- Task
When you transcribe the records that follow, reproduce each line exactly as given.

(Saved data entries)
*** Block opens ***

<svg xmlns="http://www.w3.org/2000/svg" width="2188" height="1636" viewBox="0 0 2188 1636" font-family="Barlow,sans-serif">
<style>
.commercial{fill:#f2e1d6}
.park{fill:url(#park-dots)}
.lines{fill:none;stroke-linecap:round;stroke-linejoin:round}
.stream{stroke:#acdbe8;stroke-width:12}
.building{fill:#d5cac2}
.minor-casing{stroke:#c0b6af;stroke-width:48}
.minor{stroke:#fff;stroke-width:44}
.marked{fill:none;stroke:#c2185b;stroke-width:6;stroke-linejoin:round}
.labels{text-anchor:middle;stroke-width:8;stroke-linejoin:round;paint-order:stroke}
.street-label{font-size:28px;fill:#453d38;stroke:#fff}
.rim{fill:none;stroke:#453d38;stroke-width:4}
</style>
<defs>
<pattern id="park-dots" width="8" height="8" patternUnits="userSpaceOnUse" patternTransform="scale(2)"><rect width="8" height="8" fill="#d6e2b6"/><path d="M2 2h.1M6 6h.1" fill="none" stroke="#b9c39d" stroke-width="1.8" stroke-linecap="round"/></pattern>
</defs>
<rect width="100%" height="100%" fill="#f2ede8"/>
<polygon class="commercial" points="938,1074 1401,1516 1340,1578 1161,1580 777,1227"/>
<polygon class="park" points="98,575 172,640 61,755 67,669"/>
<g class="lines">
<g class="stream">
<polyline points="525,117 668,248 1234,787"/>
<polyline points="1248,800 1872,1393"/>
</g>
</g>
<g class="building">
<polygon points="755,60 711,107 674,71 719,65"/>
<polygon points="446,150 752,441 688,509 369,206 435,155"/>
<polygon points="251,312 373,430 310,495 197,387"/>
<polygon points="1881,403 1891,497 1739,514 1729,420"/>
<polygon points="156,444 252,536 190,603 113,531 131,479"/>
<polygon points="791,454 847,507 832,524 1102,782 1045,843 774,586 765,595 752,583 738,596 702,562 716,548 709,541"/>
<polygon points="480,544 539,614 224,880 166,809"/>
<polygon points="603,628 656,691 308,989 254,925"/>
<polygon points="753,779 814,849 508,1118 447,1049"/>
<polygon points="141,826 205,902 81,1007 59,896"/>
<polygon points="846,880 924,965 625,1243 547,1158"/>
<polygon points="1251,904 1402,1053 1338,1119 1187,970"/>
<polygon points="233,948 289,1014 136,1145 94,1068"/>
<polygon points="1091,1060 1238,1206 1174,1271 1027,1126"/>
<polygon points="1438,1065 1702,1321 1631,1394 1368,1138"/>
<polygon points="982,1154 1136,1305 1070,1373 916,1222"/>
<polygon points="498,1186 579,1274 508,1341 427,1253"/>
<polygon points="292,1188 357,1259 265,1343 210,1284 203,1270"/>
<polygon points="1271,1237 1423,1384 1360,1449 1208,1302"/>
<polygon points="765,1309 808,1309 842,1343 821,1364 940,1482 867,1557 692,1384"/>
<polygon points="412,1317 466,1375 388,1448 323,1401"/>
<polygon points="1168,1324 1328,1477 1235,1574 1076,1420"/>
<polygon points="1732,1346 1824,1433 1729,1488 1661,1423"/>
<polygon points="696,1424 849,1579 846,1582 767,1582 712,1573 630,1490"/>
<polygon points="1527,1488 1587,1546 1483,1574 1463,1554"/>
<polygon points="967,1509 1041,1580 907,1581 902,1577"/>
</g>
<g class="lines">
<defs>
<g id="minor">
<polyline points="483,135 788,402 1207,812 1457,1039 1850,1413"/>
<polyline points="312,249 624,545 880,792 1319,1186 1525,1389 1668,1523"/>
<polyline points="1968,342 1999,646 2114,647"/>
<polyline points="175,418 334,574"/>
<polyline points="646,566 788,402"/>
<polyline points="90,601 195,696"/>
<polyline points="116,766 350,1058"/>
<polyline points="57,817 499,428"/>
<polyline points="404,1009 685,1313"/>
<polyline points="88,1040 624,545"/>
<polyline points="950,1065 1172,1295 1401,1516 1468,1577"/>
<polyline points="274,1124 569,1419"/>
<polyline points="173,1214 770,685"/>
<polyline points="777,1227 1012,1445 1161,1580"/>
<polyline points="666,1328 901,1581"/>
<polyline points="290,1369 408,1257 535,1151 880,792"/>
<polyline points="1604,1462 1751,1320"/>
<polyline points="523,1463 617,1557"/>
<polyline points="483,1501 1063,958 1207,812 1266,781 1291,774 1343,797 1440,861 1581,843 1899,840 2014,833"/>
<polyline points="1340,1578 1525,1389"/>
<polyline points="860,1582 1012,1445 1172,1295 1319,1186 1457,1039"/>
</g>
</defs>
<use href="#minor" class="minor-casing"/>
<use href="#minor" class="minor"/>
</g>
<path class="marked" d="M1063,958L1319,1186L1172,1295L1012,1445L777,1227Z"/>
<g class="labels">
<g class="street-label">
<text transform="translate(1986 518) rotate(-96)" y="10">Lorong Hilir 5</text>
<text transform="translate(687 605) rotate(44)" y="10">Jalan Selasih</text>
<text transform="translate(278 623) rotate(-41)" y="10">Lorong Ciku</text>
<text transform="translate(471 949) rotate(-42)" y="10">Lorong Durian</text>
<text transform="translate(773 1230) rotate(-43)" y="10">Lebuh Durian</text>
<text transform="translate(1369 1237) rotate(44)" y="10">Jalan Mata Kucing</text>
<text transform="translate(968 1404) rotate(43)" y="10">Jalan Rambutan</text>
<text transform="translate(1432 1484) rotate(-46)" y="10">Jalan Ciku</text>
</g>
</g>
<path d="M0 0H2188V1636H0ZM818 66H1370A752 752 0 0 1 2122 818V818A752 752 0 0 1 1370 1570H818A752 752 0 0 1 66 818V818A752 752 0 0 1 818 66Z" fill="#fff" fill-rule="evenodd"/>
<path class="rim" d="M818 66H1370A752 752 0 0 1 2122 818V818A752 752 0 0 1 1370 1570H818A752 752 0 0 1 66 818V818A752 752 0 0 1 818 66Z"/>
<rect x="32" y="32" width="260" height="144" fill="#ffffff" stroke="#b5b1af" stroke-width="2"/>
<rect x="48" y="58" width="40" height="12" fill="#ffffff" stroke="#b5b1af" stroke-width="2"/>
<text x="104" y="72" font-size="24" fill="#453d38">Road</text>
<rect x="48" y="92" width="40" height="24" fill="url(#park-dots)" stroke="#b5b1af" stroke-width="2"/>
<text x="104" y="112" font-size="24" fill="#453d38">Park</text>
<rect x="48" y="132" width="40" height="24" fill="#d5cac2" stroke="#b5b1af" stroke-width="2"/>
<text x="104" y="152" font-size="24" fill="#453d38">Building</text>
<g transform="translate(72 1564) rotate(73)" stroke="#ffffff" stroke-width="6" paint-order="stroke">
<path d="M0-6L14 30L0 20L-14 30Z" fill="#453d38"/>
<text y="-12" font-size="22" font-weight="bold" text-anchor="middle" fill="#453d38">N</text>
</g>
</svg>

*** Block closes ***

- Exercise solution
<svg xmlns="http://www.w3.org/2000/svg" width="2188" height="1636" viewBox="0 0 2188 1636" font-family="Barlow,sans-serif">
<style>
.commercial{fill:#f2e1d6}
.park{fill:url(#park-dots)}
.lines{fill:none;stroke-linecap:round;stroke-linejoin:round}
.stream{stroke:#acdbe8;stroke-width:12}
.building{fill:#d5cac2}
.minor-casing{stroke:#c0b6af;stroke-width:48}
.minor{stroke:#fff;stroke-width:44}
.marked{fill:none;stroke:#c2185b;stroke-width:6;stroke-linejoin:round}
.labels{text-anchor:middle;stroke-width:8;stroke-linejoin:round;paint-order:stroke}
.street-label{font-size:28px;fill:#453d38;stroke:#fff}
.rim{fill:none;stroke:#453d38;stroke-width:4}
</style>
<defs>
<pattern id="park-dots" width="8" height="8" patternUnits="userSpaceOnUse" patternTransform="scale(2)"><rect width="8" height="8" fill="#d6e2b6"/><path d="M2 2h.1M6 6h.1" fill="none" stroke="#b9c39d" stroke-width="1.8" stroke-linecap="round"/></pattern>
</defs>
<rect width="100%" height="100%" fill="#f2ede8"/>
<polygon class="commercial" points="938,1074 1401,1516 1340,1578 1161,1580 777,1227"/>
<polygon class="park" points="98,575 172,640 61,755 67,669"/>
<g class="lines">
<g class="stream">
<polyline points="525,117 668,248 1234,787"/>
<polyline points="1248,800 1872,1393"/>
</g>
</g>
<g class="building">
<polygon points="755,60 711,107 674,71 719,65"/>
<polygon points="446,150 752,441 688,509 369,206 435,155"/>
<polygon points="251,312 373,430 310,495 197,387"/>
<polygon points="1881,403 1891,497 1739,514 1729,420"/>
<polygon points="156,444 252,536 190,603 113,531 131,479"/>
<polygon points="791,454 847,507 832,524 1102,782 1045,843 774,586 765,595 752,583 738,596 702,562 716,548 709,541"/>
<polygon points="480,544 539,614 224,880 166,809"/>
<polygon points="603,628 656,691 308,989 254,925"/>
<polygon points="753,779 814,849 508,1118 447,1049"/>
<polygon points="141,826 205,902 81,1007 59,896"/>
<polygon points="846,880 924,965 625,1243 547,1158"/>
<polygon points="1251,904 1402,1053 1338,1119 1187,970"/>
<polygon points="233,948 289,1014 136,1145 94,1068"/>
<polygon points="1091,1060 1238,1206 1174,1271 1027,1126"/>
<polygon points="1438,1065 1702,1321 1631,1394 1368,1138"/>
<polygon points="982,1154 1136,1305 1070,1373 916,1222"/>
<polygon points="498,1186 579,1274 508,1341 427,1253"/>
<polygon points="292,1188 357,1259 265,1343 210,1284 203,1270"/>
<polygon points="1271,1237 1423,1384 1360,1449 1208,1302"/>
<polygon points="765,1309 808,1309 842,1343 821,1364 940,1482 867,1557 692,1384"/>
<polygon points="412,1317 466,1375 388,1448 323,1401"/>
<polygon points="1168,1324 1328,1477 1235,1574 1076,1420"/>
<polygon points="1732,1346 1824,1433 1729,1488 1661,1423"/>
<polygon points="696,1424 849,1579 846,1582 767,1582 712,1573 630,1490"/>
<polygon points="1527,1488 1587,1546 1483,1574 1463,1554"/>
<polygon points="967,1509 1041,1580 907,1581 902,1577"/>
</g>
<g class="lines">
<defs>
<g id="minor">
<polyline points="483,135 788,402 1207,812 1457,1039 1850,1413"/>
<polyline points="312,249 624,545 880,792 1319,1186 1525,1389 1668,1523"/>
<polyline points="1968,342 1999,646 2114,647"/>
<polyline points="175,418 334,574"/>
<polyline points="646,566 788,402"/>
<polyline points="90,601 195,696"/>
<polyline points="116,766 350,1058"/>
<polyline points="57,817 499,428"/>
<polyline points="404,1009 685,1313"/>
<polyline points="88,1040 624,545"/>
<polyline points="950,1065 1172,1295 1401,1516 1468,1577"/>
<polyline points="274,1124 569,1419"/>
<polyline points="173,1214 770,685"/>
<polyline points="777,1227 1012,1445 1161,1580"/>
<polyline points="666,1328 901,1581"/>
<polyline points="290,1369 408,1257 535,1151 880,792"/>
<polyline points="1604,1462 1751,1320"/>
<polyline points="523,1463 617,1557"/>
<polyline points="483,1501 1063,958 1207,812 1266,781 1291,774 1343,797 1440,861 1581,843 1899,840 2014,833"/>
<polyline points="1340,1578 1525,1389"/>
<polyline points="860,1582 1012,1445 1172,1295 1319,1186 1457,1039"/>
</g>
</defs>
<use href="#minor" class="minor-casing"/>
<use href="#minor" class="minor"/>
</g>
<path class="marked" d="M1063,958L1319,1186L1172,1295L1012,1445L777,1227Z"/>
<g class="labels">
<g class="street-label">
<text transform="translate(1986 518) rotate(-96)" y="10">Lorong Hilir 5</text>
<text transform="translate(687 605) rotate(44)" y="10">Jalan Selasih</text>
<text transform="translate(278 623) rotate(-41)" y="10">Lorong Ciku</text>
<text transform="translate(471 949) rotate(-42)" y="10">Lorong Durian</text>
<text transform="translate(773 1230) rotate(-43)" y="10">Lebuh Durian</text>
<text transform="translate(1369 1237) rotate(44)" y="10">Jalan Mata Kucing</text>
<text transform="translate(968 1404) rotate(43)" y="10">Jalan Rambutan</text>
<text transform="translate(1432 1484) rotate(-46)" y="10">Jalan Ciku</text>
</g>
</g>
<path d="M0 0H2188V1636H0ZM818 66H1370A752 752 0 0 1 2122 818V818A752 752 0 0 1 1370 1570H818A752 752 0 0 1 66 818V818A752 752 0 0 1 818 66Z" fill="#fff" fill-rule="evenodd"/>
<path class="rim" d="M818 66H1370A752 752 0 0 1 2122 818V818A752 752 0 0 1 1370 1570H818A752 752 0 0 1 66 818V818A752 752 0 0 1 818 66Z"/>
<rect x="32" y="32" width="260" height="144" fill="#ffffff" stroke="#b5b1af" stroke-width="2"/>
<rect x="48" y="58" width="40" height="12" fill="#ffffff" stroke="#b5b1af" stroke-width="2"/>
<text x="104" y="72" font-size="24" fill="#453d38">Road</text>
<rect x="48" y="92" width="40" height="24" fill="url(#park-dots)" stroke="#b5b1af" stroke-width="2"/>
<text x="104" y="112" font-size="24" fill="#453d38">Park</text>
<rect x="48" y="132" width="40" height="24" fill="#d5cac2" stroke="#b5b1af" stroke-width="2"/>
<text x="104" y="152" font-size="24" fill="#453d38">Building</text>
<g transform="translate(72 1564) rotate(73)" stroke="#ffffff" stroke-width="6" paint-order="stroke">
<path d="M0-6L14 30L0 20L-14 30Z" fill="#453d38"/>
<text y="-12" font-size="22" font-weight="bold" text-anchor="middle" fill="#453d38">N</text>
</g>
</svg>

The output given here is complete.